By allowing large consumers to contract directly with renewable generators, Vietnam unlocked a wave of green FDI that had previously been constrained by regulatory limitations. The Lego manufacturing agreement, enabling the company’s first carbon-neutral factory to operate on 100 per cent renewable power, provided tangible proof that the mechanism works.
In parallel, establishment of the Investment Support Fund transformed the challenge of the global minimum tax into a strategic advantage. By channelling top-up tax revenues into direct cash grants for research and development, training, and infrastructure, Vietnam shifted from passive tax incentives to active operational support, aligning investor benefits with national objectives for technological upgrading.
Fourthly, infrastructure development stood out as a notable bright spot, further reinforcing Vietnam’s attractiveness as an investment destination. The completion of the Eastern North–South Expressway and the commissioning of Phase 1 of the Long Thanh International Airport in late 2025 fundamentally altered the country’s logistics landscape. These assets reduced travel times between economic zones and expanded air cargo capacity, critical for high-value goods such as electronics and semiconductors.
Importantly, improved connectivity created credible investment opportunities in Tier 2 provinces such as Nghe An, Thanh Hoa, and Quang Ngai, where land and labour costs remain lower than in traditional hubs. The integration of standard-gauge rail links connecting northern Vietnam with China’s Yunnan province further strengthened Vietnam’s role within regional supply chains, enabling more efficient China+1 configurations.

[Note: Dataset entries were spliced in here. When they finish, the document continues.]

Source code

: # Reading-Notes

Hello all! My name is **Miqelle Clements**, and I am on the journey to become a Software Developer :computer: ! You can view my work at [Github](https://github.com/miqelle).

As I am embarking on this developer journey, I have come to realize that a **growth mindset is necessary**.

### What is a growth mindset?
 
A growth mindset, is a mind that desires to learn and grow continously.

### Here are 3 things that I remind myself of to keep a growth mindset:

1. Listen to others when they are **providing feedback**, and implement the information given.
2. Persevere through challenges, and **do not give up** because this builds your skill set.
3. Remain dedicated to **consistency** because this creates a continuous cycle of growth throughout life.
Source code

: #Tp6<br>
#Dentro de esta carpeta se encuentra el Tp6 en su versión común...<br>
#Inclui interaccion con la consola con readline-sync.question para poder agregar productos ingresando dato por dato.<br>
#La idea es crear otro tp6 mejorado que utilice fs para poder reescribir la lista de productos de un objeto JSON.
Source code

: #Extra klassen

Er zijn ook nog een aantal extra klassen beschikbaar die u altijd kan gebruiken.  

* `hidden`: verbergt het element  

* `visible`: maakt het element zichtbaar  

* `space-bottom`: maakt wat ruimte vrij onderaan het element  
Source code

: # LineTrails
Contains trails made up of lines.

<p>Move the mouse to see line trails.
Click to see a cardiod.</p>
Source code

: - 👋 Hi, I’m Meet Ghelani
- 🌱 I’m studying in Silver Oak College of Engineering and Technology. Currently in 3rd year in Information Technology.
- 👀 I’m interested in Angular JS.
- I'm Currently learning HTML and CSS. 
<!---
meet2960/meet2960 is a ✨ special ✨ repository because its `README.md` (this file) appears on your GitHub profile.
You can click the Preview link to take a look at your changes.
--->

Lastly, institutional innovation emerged as a strategic bright spot with longer-term implications. The establishment of Vietnam’s international financial centre (IFC) in Ho Chi Minh City and Danang signalled an ambition to retain higher value-added segments of global commerce, including finance, fintech, and trade facilitation.
Crucially, on December 11, the National Assembly formally approved the Law on Specialised Courts for the IFC, providing a clear statutory foundation for IFC courts and arbitration bodies to operate under internationally recognised procedures. Generous fiscal incentives, regulatory sandbox mechanisms, and specialised dispute resolution frameworks aim to attract financial institutions and technology-driven service providers.
While execution risks remain, particularly at the local level, the IFC framework expands the scope of FDI beyond manufacturing into capital-intensive and knowledge-based sectors.
Looking ahead to 2026, these developments collectively underpin a bright outlook for Vietnam’s FDI attraction. The government’s ambitious GDP growth target of 10 per cent or higher reflects a readiness to deploy fiscal stimulus and accelerate public investment, especially in transport and urban infrastructure.
More importantly for investors, the policy direction is coherent and consistent: prioritise high technology, green energy, and innovation-intensive activities. Early movers that secure renewable power and invest in local talent are likely to capture the advantages.
Vietnam’s FDI story entering 2026 is therefore defined less by cost arbitrage and more by capability building. The convergence of effective policy execution, upgraded infrastructure, a nascent semiconductor ecosystem, and innovative financial and energy frameworks has reshaped the investment landscape. For global investors, Vietnam now presents not just an alternative manufacturing base, but a platform for scalable, high-quality growth embedded in regional and global value chains.